War Thunder said, Tim is Emperor Leo infallible.
Is Emperor Leo infallible?
I am confident of the piety of your heart in all things and perceive that through the Holy Spirit dwelling in you are sufficiently instructed, nor can the error delude you.
Yeah, I mean, we just have, we have different authorities from what they recognize as authorities.
To answer it simply, but if you want a specific answer on divorce and remarriage, we made a whole documentary on this, or at least my friends did, Lewis and Ubi.
You can go to Ubi Petrus and watch the documentary at his channel about divorce and remarriage, where you'll see that Pope Gregory II in the Roman Catholic Church allowed for it.
The canons of St. Basil that the Roman church accepted allowed for divorce and remarriage.
So a lot of these things that they have huge issues with, they don't even know their own history on it.
And you can also look up the interview with Dr.
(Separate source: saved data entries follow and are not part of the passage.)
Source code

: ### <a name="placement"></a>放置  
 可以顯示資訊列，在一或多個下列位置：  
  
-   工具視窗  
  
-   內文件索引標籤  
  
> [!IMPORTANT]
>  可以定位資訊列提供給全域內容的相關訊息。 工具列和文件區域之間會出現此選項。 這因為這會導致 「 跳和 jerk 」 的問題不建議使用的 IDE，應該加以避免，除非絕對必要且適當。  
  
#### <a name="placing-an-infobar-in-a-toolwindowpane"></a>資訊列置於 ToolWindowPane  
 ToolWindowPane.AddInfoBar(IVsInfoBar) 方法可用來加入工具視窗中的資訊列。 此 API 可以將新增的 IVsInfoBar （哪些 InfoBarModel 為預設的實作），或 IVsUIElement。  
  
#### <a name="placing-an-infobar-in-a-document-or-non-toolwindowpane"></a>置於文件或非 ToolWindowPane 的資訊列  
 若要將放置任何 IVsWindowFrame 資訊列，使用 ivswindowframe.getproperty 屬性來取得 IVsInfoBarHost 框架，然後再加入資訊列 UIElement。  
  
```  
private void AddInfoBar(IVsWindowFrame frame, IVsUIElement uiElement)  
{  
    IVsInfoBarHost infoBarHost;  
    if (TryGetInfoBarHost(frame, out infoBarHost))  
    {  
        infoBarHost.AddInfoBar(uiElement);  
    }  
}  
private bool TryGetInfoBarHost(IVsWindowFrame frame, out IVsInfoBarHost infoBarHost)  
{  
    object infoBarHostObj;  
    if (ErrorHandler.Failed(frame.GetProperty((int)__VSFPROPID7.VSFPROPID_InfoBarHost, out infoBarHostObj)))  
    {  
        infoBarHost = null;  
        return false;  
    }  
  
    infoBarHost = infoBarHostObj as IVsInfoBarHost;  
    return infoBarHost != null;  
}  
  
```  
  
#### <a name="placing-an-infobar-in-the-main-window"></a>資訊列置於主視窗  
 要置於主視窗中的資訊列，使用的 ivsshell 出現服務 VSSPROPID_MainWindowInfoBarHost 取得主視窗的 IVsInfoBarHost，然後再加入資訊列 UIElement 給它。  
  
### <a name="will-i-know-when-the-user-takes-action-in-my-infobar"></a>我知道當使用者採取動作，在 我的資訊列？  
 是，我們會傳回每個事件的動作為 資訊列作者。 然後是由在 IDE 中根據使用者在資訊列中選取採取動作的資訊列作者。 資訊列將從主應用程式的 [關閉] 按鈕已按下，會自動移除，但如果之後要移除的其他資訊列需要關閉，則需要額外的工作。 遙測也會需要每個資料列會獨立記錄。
David Bradshaw on the question of sexual ethics and the issue of contraception on Ubi Petrus' channel as well.
So those are really involved questions.
It gets into like Aristotelian medieval theology of, or excuse me, philosophy of purpose and secondary purposes and biology and all that.
I think in the chat, you know, I was going to say this.
You guys both did a fantastic job.
I think that the work that you did, there was the work that you guys did here and the way that you were able to talk this out was probably above a lot of people's IQs, including my own.
And I appreciate that.
And it's always good here to be able to hear it out and to learn something.
And I like to say that with debates or with conversations, the key thing is that hopefully you learned something constructive tonight.
Like that's open to everyone.
You learn something constructive and that your views were at least challenged, right?
Because pride and haughtiness can become a very, very, very big stumbling block in the hearts of men.
And especially sometimes, you know, you get over some of your sins and vices, and then you can become like deal with ego and pride and issues that end up blinding you from being humble and seeing the face of God.
Without holiness, you don't see the Lord.
And we have to really check our hearts at the gate there of heaven and see really what's going on in our lives and our hearts and our minds and be honest because the mind is ruthless.